Texto fornecido:
Leôncio Basbaum ao tratar do tema filosófico “O eu e o nós”, mostra que, na prática eles são muito mais do que pronomes pessoais, isto porque, aquilo que pensamos ser “nós”, é, antes de tudo, a soma dos vários “eus” e, esse entendimento constitui a base da formação da consciência social. Interessa-nos aqui, tomando como referência a categoria da “candidatura”, demonstrar que quase nunca, milhares de “eus” indo às urnas, formarão um “nós”.
Considerando o assanhamento das eleições no capitalismo,
elas precisam ser atrativas por meio do estabelecimento de um clima de
inimizade. O desejo de eleger um candidato vem se tornando mais uma obsessão de
vingança contra os opositores do que propriamente a diferenciação de programas.
Logo, a associação formal ou informal de eleitores é uma obrigação para fazer a
diferença nas pesquisas de opinião, como também, na participação de passeatas,
carretas e atos que mostram se o candidato está forte ou fraco. É nesse sentido
que podemos relacionar o pensamento de Basbaum, quando diz: “Quando digo nós,
quero dizer eu, e ele, ou eu e eles. Mas
essa palavra nós será uma palavra abstrata se não se traduz em ação,
mesmo passiva”.
No entanto, o alvoroço da campanha, que supostamente
forma uma base de sustentação do candidato, após passado o pleito, desagrega-se
deixando de lado quem estava ao lado e, o próprio eleito que fará questão de
marchar sozinho como se tivesse captado todos os anseios populares mas precisa
recolher-se nas entranhas do poder institucional para refletir e agir. Esse comportamento
estabelecido pela essência da “democracia representativa” diferencia-se da
lógica matemática que, pela soma ou multiplicação faz render os resultados
segundo cada combinação dos números, senão vejamos: se o candidato representa o
número 1 e cada eleitor também, somando 1+1+1+1+1 = 5, isso pode constituir um
“nós” para contabilizar o resultado dos votos que será 5. Mas, do ponto de
vista organizativo, este 5 nunca representará uma associação permanente de
“eus” e nem tampouco o eleito considerará o resultado como base de referência
para as suas ações.
O que almejamos redizer aqui é que, no processo eleitoral
com vistas a inserir-se na ordem estabelecida, a soma temporária da reunião dos
pronomes pessoais: eu, tu e ele, jamais formaremos um “nós”, pelo contrário,
continuará formando um “eu” apenas, como se a soma matemática estivesse errada:
1+1+1+1+1=1. Ou seja, acabado o pleito, aquele “nós” é dissolvido e o candidato
fica só, colocando-se inclusive acima de sua agremiação oficial, que lhe
emprestou a sigla para eleger-se, como também o eleitor desaparece.

Dados registrados:
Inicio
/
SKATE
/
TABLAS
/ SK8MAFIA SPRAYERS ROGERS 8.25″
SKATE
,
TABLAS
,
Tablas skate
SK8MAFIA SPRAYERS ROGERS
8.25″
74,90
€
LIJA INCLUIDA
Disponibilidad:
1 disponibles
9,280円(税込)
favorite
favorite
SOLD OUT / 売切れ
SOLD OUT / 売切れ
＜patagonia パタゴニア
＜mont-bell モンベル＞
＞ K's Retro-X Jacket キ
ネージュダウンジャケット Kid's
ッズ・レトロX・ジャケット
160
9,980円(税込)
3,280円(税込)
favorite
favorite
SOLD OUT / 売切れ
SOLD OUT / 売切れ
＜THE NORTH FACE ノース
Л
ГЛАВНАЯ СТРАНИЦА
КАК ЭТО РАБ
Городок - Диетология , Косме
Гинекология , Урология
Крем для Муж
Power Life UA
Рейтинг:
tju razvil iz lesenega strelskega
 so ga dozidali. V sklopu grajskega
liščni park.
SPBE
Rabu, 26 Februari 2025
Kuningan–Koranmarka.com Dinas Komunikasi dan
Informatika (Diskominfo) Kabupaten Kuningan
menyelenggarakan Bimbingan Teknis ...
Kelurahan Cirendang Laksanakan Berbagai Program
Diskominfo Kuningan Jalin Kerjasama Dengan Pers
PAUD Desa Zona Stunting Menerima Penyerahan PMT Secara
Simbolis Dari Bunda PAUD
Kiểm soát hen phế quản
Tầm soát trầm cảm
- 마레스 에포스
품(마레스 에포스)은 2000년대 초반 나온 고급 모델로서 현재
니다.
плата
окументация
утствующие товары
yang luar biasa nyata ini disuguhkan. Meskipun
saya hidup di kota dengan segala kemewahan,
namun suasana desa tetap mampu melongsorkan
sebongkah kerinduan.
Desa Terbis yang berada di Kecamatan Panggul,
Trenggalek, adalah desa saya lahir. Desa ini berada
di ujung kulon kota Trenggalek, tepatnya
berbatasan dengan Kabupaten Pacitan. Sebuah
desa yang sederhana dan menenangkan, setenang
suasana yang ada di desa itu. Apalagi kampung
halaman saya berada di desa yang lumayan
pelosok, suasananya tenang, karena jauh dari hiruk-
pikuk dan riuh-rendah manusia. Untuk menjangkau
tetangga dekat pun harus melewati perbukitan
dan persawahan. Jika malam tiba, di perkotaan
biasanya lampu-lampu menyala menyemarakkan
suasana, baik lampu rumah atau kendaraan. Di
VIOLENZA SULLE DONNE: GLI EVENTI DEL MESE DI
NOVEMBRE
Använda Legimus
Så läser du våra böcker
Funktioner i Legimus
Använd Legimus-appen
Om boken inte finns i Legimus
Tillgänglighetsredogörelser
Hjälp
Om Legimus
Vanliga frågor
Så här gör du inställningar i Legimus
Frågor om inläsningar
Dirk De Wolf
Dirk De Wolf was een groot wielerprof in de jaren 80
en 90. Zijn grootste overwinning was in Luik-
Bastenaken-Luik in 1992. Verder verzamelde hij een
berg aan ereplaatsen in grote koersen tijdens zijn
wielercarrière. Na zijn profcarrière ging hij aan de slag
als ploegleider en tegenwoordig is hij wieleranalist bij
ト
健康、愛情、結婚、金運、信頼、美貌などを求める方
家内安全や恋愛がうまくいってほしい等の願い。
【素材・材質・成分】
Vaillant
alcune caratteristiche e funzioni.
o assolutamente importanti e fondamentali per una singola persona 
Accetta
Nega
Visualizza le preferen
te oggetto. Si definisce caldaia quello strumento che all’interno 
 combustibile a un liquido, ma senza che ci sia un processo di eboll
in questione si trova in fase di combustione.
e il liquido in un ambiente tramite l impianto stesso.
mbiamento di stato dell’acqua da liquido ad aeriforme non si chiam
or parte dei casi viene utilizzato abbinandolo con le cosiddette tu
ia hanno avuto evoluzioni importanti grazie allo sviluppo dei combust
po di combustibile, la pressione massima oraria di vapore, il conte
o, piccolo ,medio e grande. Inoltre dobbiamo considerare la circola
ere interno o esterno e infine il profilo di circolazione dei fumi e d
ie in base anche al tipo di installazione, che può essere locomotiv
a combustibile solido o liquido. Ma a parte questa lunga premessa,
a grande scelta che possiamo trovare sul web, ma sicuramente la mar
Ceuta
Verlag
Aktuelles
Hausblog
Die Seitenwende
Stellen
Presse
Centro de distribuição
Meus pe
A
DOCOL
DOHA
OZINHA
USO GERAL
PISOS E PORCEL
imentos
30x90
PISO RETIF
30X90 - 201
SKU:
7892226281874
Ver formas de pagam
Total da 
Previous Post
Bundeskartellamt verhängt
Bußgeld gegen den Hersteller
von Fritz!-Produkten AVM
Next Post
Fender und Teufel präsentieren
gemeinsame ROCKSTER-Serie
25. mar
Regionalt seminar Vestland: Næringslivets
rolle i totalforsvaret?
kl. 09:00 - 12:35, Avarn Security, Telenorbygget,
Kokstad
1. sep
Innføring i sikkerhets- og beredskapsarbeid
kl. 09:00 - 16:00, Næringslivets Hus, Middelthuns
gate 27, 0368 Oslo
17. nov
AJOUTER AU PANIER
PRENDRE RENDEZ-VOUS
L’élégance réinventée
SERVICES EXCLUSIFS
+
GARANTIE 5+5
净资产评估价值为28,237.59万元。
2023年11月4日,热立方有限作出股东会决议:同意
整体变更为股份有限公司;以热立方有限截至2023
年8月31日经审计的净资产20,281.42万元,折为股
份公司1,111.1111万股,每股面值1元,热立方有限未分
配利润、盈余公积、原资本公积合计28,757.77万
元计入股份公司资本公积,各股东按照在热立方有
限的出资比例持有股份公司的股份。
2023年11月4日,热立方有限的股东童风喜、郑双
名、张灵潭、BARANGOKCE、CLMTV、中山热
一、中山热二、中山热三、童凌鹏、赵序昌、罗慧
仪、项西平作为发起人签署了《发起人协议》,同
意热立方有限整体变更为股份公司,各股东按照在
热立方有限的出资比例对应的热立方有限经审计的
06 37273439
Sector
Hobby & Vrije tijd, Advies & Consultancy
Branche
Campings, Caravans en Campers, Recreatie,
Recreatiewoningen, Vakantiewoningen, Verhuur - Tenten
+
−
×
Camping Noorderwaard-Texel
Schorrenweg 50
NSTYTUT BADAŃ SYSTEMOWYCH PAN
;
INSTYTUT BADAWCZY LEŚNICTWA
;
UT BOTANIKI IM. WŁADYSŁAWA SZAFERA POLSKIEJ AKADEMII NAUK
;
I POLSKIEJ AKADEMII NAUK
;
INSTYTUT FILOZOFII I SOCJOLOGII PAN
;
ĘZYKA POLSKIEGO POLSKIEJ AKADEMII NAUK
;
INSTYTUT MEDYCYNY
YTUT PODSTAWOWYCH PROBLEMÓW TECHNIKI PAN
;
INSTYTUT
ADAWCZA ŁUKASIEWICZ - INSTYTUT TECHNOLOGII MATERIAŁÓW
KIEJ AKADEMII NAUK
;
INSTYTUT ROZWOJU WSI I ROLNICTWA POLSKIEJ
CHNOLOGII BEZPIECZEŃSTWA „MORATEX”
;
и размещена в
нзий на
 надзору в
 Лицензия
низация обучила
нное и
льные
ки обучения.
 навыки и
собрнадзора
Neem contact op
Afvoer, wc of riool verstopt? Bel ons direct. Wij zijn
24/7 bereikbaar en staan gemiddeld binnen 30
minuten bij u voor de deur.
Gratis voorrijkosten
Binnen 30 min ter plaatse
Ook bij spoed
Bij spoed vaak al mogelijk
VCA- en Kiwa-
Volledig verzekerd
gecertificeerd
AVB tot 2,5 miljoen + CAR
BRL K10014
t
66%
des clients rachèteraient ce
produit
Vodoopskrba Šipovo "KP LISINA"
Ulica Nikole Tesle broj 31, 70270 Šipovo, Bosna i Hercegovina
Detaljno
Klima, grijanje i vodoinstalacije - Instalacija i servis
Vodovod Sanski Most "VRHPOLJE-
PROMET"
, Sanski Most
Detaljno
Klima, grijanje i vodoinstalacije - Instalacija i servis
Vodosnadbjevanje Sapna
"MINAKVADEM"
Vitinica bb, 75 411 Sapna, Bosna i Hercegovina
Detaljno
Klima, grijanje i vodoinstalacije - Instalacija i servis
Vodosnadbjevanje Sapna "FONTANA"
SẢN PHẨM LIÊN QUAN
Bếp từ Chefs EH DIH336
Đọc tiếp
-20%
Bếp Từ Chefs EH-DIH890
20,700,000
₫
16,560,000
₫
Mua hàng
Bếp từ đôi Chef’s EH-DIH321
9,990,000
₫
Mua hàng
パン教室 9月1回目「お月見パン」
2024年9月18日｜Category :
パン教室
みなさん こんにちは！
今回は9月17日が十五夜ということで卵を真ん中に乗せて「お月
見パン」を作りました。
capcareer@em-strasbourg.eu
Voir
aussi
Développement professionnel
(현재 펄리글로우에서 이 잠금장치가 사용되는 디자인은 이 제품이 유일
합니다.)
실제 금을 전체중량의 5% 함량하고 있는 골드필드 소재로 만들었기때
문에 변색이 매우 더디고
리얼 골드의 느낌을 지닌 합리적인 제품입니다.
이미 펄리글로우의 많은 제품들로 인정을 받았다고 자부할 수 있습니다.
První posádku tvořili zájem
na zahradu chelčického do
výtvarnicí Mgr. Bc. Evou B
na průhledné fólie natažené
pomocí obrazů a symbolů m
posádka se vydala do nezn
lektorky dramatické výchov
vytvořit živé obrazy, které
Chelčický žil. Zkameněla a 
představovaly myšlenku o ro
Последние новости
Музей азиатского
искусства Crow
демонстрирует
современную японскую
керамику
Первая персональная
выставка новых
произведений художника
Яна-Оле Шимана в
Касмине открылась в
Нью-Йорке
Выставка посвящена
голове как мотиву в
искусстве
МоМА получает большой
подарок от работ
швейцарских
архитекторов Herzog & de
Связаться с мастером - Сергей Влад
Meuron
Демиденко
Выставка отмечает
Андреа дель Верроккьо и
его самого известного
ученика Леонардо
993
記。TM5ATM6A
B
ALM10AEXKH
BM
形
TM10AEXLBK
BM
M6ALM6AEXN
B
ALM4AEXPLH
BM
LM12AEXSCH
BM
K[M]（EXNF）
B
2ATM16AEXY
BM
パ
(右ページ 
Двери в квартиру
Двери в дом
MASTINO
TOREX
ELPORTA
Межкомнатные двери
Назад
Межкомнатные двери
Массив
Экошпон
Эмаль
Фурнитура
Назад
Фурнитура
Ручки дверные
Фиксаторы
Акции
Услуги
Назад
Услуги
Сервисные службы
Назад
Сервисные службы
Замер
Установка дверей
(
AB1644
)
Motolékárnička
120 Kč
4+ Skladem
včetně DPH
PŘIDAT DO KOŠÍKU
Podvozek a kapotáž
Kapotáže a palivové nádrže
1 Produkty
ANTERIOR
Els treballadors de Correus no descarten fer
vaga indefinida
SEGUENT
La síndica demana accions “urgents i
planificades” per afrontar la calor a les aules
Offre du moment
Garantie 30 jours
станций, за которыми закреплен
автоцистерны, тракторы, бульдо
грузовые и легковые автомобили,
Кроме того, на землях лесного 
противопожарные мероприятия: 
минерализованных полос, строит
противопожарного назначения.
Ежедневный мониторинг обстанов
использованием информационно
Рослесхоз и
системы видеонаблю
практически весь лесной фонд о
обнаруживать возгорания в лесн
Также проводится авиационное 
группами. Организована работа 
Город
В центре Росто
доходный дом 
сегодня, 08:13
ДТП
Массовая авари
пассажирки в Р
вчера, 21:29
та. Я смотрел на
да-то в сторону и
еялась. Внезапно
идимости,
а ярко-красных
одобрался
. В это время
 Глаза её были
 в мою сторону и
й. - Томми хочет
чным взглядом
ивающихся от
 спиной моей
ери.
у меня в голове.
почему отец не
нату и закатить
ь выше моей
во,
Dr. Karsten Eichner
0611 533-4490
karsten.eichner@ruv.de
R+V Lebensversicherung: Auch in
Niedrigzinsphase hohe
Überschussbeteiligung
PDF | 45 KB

Tarefa: Segundo a citação de Basbaum no texto fornecido, em que caso a palavra “nós” será uma palavra abstrata?

Resposta: Quando não se traduz em ação, mesmo passiva.